Acerbe sur la politique de François Hollande
« Quelle a été l`efficacité réelle des 60 000 recrutements à l`Éducation nationale qu`avait annoncés François Hollande en 2012 ? » s`interroge Nicolas Sarkozy. Parce que l`école est une priorité, le chef de file des Républicains annonce vouloir faire davantage travailler les enseignants : « 25 % d`heures de plus pour aider les élèves qui ont du mal à suivre », glisse-t-il. L`ex-président souhaite par ailleurs « créer deux voies d`accès à la fonction publique : « un statut de fonctionnaire modernisé pour les missions régaliennes, un recrutement avec un contrat de droit privé pour d`autres missions ».

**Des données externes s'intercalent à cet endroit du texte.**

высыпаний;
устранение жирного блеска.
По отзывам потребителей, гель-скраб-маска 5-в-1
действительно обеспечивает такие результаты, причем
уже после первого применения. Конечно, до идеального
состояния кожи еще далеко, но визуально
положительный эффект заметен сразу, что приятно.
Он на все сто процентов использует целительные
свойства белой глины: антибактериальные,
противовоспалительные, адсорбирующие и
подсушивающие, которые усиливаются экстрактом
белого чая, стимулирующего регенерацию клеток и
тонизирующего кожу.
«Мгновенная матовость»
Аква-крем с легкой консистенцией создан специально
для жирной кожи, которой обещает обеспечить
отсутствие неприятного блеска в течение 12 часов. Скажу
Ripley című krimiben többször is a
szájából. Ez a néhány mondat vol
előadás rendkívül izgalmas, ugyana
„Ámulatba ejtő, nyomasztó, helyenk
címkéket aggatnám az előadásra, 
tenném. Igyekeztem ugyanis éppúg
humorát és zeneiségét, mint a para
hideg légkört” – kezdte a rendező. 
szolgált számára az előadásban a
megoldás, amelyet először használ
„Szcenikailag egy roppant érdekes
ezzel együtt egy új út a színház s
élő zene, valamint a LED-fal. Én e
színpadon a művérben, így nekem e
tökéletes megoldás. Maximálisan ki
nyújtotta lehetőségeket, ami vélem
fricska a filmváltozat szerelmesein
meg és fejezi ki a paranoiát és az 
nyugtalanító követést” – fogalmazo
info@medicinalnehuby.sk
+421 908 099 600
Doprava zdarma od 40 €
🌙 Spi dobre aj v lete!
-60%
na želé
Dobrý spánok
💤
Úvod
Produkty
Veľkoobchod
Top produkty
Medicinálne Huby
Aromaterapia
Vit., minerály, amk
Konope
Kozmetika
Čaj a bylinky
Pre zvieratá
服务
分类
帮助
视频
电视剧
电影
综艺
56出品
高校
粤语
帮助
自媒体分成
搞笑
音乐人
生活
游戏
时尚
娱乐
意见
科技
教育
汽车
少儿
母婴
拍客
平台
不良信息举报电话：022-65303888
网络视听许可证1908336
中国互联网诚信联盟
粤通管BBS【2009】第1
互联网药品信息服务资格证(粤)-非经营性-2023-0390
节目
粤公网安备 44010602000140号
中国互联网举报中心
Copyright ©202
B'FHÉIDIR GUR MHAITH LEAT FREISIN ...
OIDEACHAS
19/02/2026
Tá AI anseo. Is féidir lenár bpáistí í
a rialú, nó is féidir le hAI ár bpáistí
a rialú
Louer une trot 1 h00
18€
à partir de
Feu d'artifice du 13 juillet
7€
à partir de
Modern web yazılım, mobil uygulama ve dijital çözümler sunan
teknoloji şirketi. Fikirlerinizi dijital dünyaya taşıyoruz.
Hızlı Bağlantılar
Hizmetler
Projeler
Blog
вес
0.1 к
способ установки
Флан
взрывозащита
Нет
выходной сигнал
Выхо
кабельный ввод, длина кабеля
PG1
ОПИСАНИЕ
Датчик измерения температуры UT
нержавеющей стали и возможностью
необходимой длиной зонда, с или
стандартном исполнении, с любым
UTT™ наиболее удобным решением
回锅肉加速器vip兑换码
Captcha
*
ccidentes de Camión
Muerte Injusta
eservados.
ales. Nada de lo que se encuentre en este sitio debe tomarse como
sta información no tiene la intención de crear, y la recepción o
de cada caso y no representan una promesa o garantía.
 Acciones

Ne risque-t-il pas de susciter la grogne en annonçant ces mesures le jour même où les syndicats invitent les salariés à descendre dans la rue pour protester contre la réforme du Code du travail, actuellement en cours ? « En 1995, j`ai regretté que les textes aient été retirés. C`est d`ailleurs ce qui m`a conduit à ne jamais reculer sur une réforme quand j`étais président de la République, parce que lâcher sur une réforme, c`est lâcher sur toutes celles qui devaient suivre. En 2007, lors de la réforme des régimes spéciaux, il y a eu neuf jours de mobilisation, nous n`avons pas cédé. Et que dire de la réforme des retraites de 2010, qui a mis fin au symbole de la retraite à 60 ans : dix manifestations, dont la dernière avait rassemblé plus d`un million de personnes », réplique-t-il.
Moquant les divisions du PS sur la loi El Khomri, Nicolas Sarkozy dénonce « les mensonges de [l]a campagne de [François Hollande en] 2012. Tous les gens qui s`apprêtent à descendre dans la rue sont ses électeurs déçus. Mettons-nous à leur place. Il leur a promis une politique, il a fait le contraire. Ce qui lui arrive doit nous servir de leçon. De notre côté, il faudra tout dire avant pour tout faire après. »
À propos de NKM et Juppé
Sur la candidature de Nathalie Kosciusko-Morizet à la primaire, Nicolas Sarkozy se montre diplomate. « Elle fut mon ministre, c`est une femme de qualité, mais avec qui j`ai des divergences. C`est pour cela qu`elle n`est plus dans l`équipe dirigeante des Républicains. Mais je n`ai pas à juger de la légitimité de cette candidature de plus à la primaire », émet-il. Sur la multiplication des postulants à l`Élysée à droite, il précise : « Nous ne connaîtrons le nombre de candidats que le 9 septembre, quand ils auront tous déposé les parrainages nécessaires. Avant, ce ne sont pas des candidats à la primaire mais des candidats à la candidature. » Sur Alain Juppé, il ajoute : « Ce ne sont jamais les sondages qui font l`élection [...], j`ai trop d`amitié pour Alain Juppé pour le cantonner dans le rôle du favori. »
Sur le conflit syrien
Pour régler le conflit syrien, Nicolas Sarkozy se montre favorable à une alliance des « deux coalitions [celle des Occidentaux et celle menée par les Russes] pour détruire l`État islamique ». Il dénonce les atermoiements de l`Europe et demande un accord avec la Turquie sur la question des réfugiés. « Je soutiens l`effort potentiel de l`Europe pour financer les hot spots en Turquie, mais je suis totalement opposé à la suppression des visas pour les quelques 80 millions de Turcs qui circuleraient alors librement dans l`espace Schengen », lâche-t-il. Tout en appelant à la refondation de Schengen. « Aujourd`hui, les frontières au sein de l`Europe se recouvrent de barbelés et même des pays comme la Suède ou la Belgique ferment leurs frontières. Schengen est mort et il n`existe aujourd`hui aucun projet pour le remplacer. » Selon lui, il faut réactiver l`axe franco-allemand. « Je suis stupéfait que M; Hollande ait laissé Mme Merkel négocier seule avec M. Erdogan. Jamais je n`aurais laissé faire cela », conclut-il.